How Baidu Revamped Its Search Display Service: From PHP to Go and Graph Engines

Background

Baidu's search display service is responsible for fetching results from the retrieval system and then performing template selection, real‑time summary supplementation, data adaptation, and rendering to present rich, diverse results to users. Initially built in C, the service later migrated to PHP running on HHVM, but rapid product iteration exposed severe development inefficiencies. Today the service involves dozens of product lines and hundreds of engineers, supporting hundreds of fine‑grained display strategies, and faces increasing complexity due to generative AI models.

Key Challenges

High development difficulty : Complex process management and scattered strategy frameworks make simplification and extensibility hard.

Insufficient architecture capability : HHVM is no longer maintained, lacking async/multithread support and streaming, which hampers generative search and stability requirements.

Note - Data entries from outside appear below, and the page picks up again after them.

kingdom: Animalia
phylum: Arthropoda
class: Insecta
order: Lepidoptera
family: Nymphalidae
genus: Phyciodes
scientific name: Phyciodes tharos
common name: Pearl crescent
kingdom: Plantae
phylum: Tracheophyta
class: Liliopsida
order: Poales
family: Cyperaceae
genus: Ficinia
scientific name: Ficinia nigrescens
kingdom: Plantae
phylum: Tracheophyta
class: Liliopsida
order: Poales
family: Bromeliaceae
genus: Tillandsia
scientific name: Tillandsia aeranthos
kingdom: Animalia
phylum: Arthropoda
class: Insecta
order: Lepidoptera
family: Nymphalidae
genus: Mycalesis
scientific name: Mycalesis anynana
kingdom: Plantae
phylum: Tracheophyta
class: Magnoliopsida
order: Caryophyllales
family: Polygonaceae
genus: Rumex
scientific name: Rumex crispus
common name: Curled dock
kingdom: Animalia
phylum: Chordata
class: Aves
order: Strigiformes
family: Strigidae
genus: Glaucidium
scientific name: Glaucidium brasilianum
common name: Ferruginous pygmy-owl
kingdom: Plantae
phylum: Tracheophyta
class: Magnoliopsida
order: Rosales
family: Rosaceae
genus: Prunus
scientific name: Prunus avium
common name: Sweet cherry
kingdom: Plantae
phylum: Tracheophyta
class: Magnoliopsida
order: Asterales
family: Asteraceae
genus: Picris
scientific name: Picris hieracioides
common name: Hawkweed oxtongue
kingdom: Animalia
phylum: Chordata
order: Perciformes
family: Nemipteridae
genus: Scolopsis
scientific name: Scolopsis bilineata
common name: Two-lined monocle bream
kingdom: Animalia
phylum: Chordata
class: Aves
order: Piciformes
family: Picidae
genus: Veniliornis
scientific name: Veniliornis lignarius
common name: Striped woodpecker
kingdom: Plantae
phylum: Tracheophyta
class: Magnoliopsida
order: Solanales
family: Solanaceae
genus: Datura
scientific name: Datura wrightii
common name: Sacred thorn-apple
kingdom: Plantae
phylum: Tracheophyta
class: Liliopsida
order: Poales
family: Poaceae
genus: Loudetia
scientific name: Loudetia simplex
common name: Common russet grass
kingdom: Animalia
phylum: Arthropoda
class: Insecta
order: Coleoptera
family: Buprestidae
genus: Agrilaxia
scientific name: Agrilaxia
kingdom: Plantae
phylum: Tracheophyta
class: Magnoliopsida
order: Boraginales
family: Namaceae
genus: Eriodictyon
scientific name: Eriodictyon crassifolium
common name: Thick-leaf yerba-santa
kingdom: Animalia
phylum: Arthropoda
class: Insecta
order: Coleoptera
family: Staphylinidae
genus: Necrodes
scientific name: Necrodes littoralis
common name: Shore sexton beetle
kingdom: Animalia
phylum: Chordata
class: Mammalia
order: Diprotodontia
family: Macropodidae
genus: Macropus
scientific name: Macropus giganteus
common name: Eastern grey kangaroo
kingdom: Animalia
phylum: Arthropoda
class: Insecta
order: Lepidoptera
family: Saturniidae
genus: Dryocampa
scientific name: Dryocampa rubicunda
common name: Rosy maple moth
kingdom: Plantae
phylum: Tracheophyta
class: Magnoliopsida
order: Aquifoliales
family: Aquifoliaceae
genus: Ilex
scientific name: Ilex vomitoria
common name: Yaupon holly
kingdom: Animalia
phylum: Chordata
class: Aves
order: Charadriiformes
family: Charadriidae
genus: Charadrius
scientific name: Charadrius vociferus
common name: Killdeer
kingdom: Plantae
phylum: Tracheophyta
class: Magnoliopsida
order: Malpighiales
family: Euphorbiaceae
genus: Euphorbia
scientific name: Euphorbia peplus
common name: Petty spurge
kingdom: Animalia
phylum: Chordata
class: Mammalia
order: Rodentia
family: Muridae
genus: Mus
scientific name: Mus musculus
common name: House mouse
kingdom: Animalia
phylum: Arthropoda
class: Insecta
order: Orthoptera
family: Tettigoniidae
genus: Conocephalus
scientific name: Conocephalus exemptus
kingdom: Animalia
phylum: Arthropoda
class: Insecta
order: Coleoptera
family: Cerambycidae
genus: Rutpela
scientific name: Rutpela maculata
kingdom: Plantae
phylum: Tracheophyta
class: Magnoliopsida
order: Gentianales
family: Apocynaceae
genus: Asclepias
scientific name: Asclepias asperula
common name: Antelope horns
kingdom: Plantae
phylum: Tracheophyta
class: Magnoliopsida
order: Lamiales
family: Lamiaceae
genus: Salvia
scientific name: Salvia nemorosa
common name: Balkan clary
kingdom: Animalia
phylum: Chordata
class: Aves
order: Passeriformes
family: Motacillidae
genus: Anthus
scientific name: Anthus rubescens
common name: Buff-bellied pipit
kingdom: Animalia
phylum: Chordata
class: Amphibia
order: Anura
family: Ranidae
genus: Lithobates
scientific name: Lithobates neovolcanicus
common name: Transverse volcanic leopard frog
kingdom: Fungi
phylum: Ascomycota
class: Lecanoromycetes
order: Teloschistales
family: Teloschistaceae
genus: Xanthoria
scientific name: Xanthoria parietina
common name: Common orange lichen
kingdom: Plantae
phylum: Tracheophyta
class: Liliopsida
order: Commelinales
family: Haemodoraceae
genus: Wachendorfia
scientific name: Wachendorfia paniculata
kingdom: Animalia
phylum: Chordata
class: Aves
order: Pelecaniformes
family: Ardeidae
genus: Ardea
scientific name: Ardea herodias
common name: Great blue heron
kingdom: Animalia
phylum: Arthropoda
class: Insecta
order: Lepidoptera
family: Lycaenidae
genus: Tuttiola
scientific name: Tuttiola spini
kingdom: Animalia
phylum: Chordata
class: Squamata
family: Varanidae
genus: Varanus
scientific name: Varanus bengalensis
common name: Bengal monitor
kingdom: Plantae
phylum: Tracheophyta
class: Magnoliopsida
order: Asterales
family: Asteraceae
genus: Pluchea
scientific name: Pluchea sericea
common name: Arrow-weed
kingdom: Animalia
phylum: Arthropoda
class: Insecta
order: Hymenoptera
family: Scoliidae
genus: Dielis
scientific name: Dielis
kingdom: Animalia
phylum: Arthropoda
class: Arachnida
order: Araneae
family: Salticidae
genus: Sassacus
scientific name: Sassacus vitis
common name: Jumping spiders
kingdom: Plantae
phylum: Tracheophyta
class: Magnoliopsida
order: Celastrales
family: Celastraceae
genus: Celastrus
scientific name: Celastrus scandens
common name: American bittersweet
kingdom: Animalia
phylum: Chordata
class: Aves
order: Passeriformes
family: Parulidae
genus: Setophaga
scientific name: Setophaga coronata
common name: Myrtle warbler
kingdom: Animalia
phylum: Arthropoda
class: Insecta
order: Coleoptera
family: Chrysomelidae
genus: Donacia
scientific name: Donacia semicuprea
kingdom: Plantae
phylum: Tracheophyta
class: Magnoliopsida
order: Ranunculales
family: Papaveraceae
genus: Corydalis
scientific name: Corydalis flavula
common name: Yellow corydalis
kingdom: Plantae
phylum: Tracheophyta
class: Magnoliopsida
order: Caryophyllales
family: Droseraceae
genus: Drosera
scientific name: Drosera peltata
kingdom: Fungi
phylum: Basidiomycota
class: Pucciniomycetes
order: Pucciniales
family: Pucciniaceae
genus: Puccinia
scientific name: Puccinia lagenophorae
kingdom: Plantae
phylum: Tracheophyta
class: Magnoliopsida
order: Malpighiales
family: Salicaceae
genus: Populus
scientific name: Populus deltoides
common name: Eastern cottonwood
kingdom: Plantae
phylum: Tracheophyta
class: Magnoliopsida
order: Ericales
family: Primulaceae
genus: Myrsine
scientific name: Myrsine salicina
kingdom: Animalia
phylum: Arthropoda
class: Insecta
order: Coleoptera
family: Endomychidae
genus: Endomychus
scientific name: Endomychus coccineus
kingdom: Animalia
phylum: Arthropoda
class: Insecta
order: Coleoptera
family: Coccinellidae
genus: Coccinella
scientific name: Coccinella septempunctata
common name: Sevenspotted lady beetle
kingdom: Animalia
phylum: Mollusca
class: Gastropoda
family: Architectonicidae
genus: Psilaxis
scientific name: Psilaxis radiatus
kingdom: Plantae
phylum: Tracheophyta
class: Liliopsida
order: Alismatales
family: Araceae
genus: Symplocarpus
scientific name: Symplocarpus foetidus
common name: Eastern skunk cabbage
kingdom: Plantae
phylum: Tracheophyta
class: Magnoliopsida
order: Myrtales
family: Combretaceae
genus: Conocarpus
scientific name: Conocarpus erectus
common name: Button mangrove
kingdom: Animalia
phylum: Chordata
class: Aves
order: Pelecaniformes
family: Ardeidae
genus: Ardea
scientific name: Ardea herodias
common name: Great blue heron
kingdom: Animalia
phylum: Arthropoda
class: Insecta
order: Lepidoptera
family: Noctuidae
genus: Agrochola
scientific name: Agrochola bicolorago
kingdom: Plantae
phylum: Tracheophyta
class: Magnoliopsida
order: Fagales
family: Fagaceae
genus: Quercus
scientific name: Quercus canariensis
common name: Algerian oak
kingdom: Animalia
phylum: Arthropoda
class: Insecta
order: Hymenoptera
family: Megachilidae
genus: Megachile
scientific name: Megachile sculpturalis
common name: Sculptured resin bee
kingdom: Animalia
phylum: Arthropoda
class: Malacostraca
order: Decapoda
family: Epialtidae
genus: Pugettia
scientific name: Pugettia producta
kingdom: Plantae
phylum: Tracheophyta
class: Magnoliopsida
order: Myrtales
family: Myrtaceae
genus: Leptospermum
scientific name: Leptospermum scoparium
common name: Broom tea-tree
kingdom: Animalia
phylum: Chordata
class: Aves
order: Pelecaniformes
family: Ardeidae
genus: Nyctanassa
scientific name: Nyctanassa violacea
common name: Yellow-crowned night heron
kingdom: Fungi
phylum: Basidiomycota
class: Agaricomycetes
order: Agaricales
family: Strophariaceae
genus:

Low reusability : General and vertical search share no reasonable architectural design, causing duplicated development across similar needs.

Solution Overview

The core ideas are to lower development difficulty by introducing an operator‑graph management engine, improve architecture by rewriting the service in Go using Baidu's internal Go Development Platform (GDP), and boost reusability through abstract common operators and shared libraries.

Infrastructure Components

GDP (Go Develop Platform) : An internal Go‑based development framework offering complete RPC server and client capabilities for API, web, and backend services.

ExGraph : Baidu's self‑built graph execution engine that drives the operator DAG.

Datahold : A data manager handling configuration, dictionaries, and other module data, supporting hot‑load, automatic registration, and remote data deployment.

Common lib : Shared libraries such as udai (remote data unified access) and Baidu’s own signature library, governed by unified admission standards to avoid duplicated effort.

Design Details

Operator Model

Graph : A simple description language that lets developers visualize the entire execution flow without external tools.

Operator : Minimal interface that hides implementation details; developers only need to implement the operator interface.

Execution : Supports serial groups, parallel groups, sub‑graphs, conditional operators, switch operators, interrupt, and wait mechanisms to accommodate complex business flows.

Efficiency tools : Code generators and scaffolding utilities accelerate application creation.

Migration Phases

Phase 1 – Architecture Graph Migration to Go

Rate‑limiting, parameter handling, search request, ad request, and HTTP‑header rendering are moved to Go using GDP + ExGraph, while the PHP‑based strategy service continues to handle business‑specific logic. This decouples the relatively stable architecture layer from the frequently changing strategy layer.

Phase 2 – Asynchronous Summary Migration

Async summary supplements real‑time data (e.g., video view counts, likes) that cannot be cached at minute‑level granularity. A side‑car bypass system is introduced to write raw async summary results directly to a bypass store, reducing remote communication overhead and avoiding double serialization between Go and PHP.

Phase 3 – Strategy Migration

Strategy groups 1, 2, 3 are migrated to the Go‑based service in a coordinated manner. Migration can be performed per‑strategy or per‑low‑traffic slice, and new strategies are built directly in Go.

Phase 4 – Full Migration

All async summary, rendering, and post‑processing logic are finally moved to Go. The remaining performance bottleneck is the PHP‑to‑Go serialization step, which would add latency if retained.

Stability Assurance

R&D Guarantees

Data governance, removal of legacy “fly‑line” code, and abstraction of common operators raise code quality. Unit tests, automated pipelines (data‑diff & UI‑diff), and log‑based analysis ensure safe migration.

Testing

Data Diff : Replay online requests and compare key data such as search and ad requests to detect regressions.

UI‑Diff : Pixel‑level diff for thousands of result templates, prioritizing based on traffic volume.

End‑to‑End : Combine automated checks with manual verification of landing‑page redirects, pagination, and ad effects.

Stability Tests : Long‑duration traffic pressure tests simulate production load.

Performance Tests : Flame‑graph analysis and QPS limit testing guide capacity planning.

Release Guarantees

Pre‑release resource and latency estimation, monitoring, alerting, degradation strategies, internal testing, and gradual rollout with small‑traffic exposure ensure a stable launch.